The Global Warming Potential (GWP) (also sometimes called the Greenhouse Warming Potential) is used to rank the relative effectiveness of a gas at producing a greenhouse effect. Generally, the higher the GWP, the greater the amount of infrared radiation that a molecule of the gas absorbs, and thus the greater the contribution to a greenhouse warming effect from that particular gas molecule.

A major implication of the much-higher GWPs for methane (CH₄), nitrous oxide (N₂O), and CFCs is that it takes less of these gases to produce a greenhouse warming effect than CO₂. So, while the concentrations of the minor greenhouse gases are very small relative to CO₂, they could be important later on since their concentrations are beginning to increase at rates similar to CO₂.

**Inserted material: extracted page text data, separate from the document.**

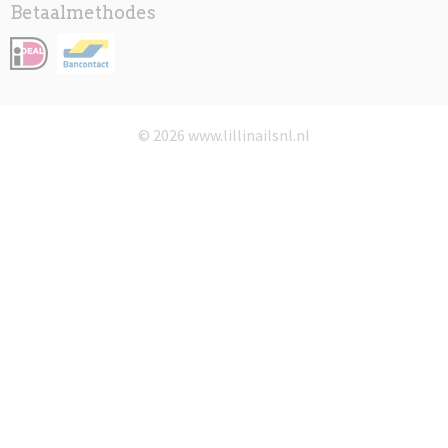
Betaalmethodes
© 2026 www.lillinailsnl.nl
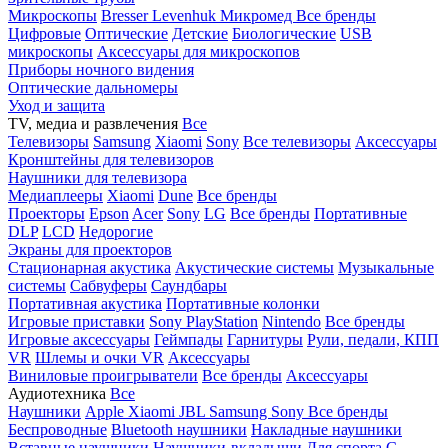
Микроскопы
Bresser
Levenhuk
Микромед
Все бренды
Цифровые
Оптические
Детские
Биологические
USB
микроскопы
Аксессуары для микроскопов
Приборы ночного видения
Оптические дальномеры
Уход и защита
TV, медиа и развлечения
Все
Телевизоры
Samsung
Xiaomi
Sony
Все телевизоры
Аксессуары
Кронштейны для телевизоров
Наушники для телевизора
Медиаплееры
Xiaomi
Dune
Все бренды
Проекторы
Epson
Acer
Sony
LG
Все бренды
Портативные
DLP
LCD
Недорогие
Экраны для проекторов
Стационарная акустика
Акустические системы
Музыкальные
системы
Сабвуферы
Саундбары
Портативная акустика
Портативные колонки
Игровые приставки
Sony PlayStation
Nintendo
Все бренды
Игровые аксессуары
Геймпады
Гарнитуры
Рули, педали, КПП
VR
Шлемы и очки VR
Аксессуары
Виниловые проигрыватели
Все бренды
Аксессуары
Аудиотехника
Все
Наушники
Apple
Xiaomi
JBL
Samsung
Sony
Все бренды
Беспроводные
Bluetooth наушники
Накладные наушники
Вставные наушники
Наушники-вкладыши
Для спорта
С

The amount of the overall warming of the atmosphere from each individual greenhouse gas must be indexed to the amount of each gas in the atmosphere. Notice that a) amount of the minor greenhouse gases are on the order of 1 part per million or so (1 ppmv = 1/1,000,000 by volume; a percent would be 1/100); and b) the concentrations have begun to increase at a much accelerated rate in the last century. Compare these concentrations to that of CO₂ (at about 360 ppmv). While the concentrations are low now, allowing their concentrations to increase at their current accelerating rates and coupling that with the higher GWPs may result in a substantial portion of the future greenhouse effect being produced by these gases instead of CO₂/H₂O.